The rest of the functions from the example: model training and the inference part

In [None]:
def run_training(data_path, verbose):
		print("[I] Training an NB classifier...")
		start_time = datetime.datetime.now().replace(microsecond=0)

		# TRAINING
		# The final (production) model is trained by using all available data (train+test)
		nb = nltk.NaiveBayesClassifier.train(join_data(read_data(data_path)))

		end_time = datetime.datetime.now().replace(microsecond=0)
		print("[I] Training time:", end_time - start_time)

		if verbose:
				nb.show_most_informative_features(n=10) # Try with n=100

		# Save the model for later use
		with open("nb_classifier.pickle", "wb") as dmp:
				pickle.dump(nb, dmp)
				print("[I] NB classifier stored in a file")

In [None]:
def run_inference():
		# Load the pre-trained model
		with open("nb_classifier.pickle", "rb") as dmp:
				nb = pickle.load(dmp)
				print("[I] NB classifier loaded from a file")

		while True:
				text = input("\nEnter a text to classify: ")
				if len(text) == 0: break

				# Extract text features for classification
				text_feat = vectorize_text(text)
				print("\nFeatures:", text_feat.keys(), "\n")

				# INFERENCE
				# Calculate a probability distribution over the classes
				prob_dist = nb.prob_classify(text_feat)

				# Return the probability distribution
				for label in prob_dist.samples():
						print("{0}: {1:.3f}".format(classes[int(label)], prob_dist.prob(label)))

				# Return the most probable class
				print("\nPrediction:", classes[int(prob_dist.max())])

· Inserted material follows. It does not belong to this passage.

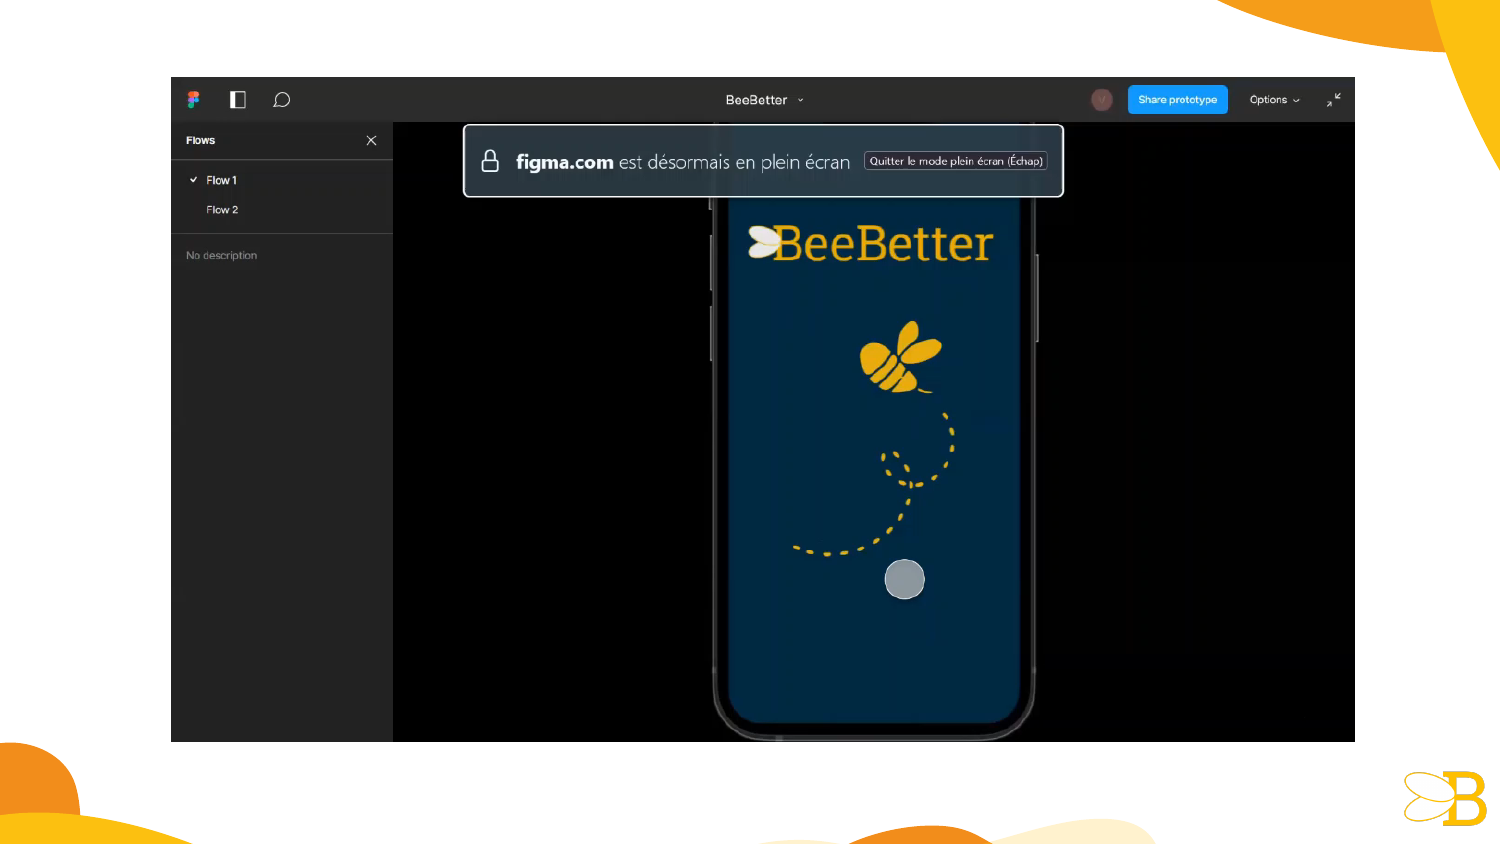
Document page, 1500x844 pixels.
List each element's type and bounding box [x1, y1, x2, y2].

list [170, 76, 1356, 744]
picture [1404, 746, 1491, 844]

Execution of created functions. Base taken from the example, modified slightly to fit the changes in functions and make the model output the emotions instead of their numbers

In [None]:
# Initialise the stopword and word frequency lists
initialise('stoplist.txt', 'freqlist.tsv')

In [None]:
run_validation2("train2.tsv", "test2.tsv")

These are the results with 5-repetition threshold. Decreasing the number leads to lower precision, increasing it results in lower recall.

In [None]:
# Train and save the final model
run_training("train2.tsv", True) # True=verbose

In [None]:
# Run the pre-trained model
run_inference()

In conclusion, the created model shows worse results than the model presented in https://arxiv.org/pdf/2005.00547 (about 20% lower f1-score). It is hard for the model to recognize neutral class, because there are no words strongly associated with it. However, lexicon pruning helps improve the results: accuracy is 0.42 without it, 0.51 when pruning words that appear less than 5 times. Increasing the threshold leads to higher precision and lower recall, while decreasing it leads to higher recall and lower precision (to an extent). Overall accuracy and f1-score are maximized at 5-7 repetition threshold.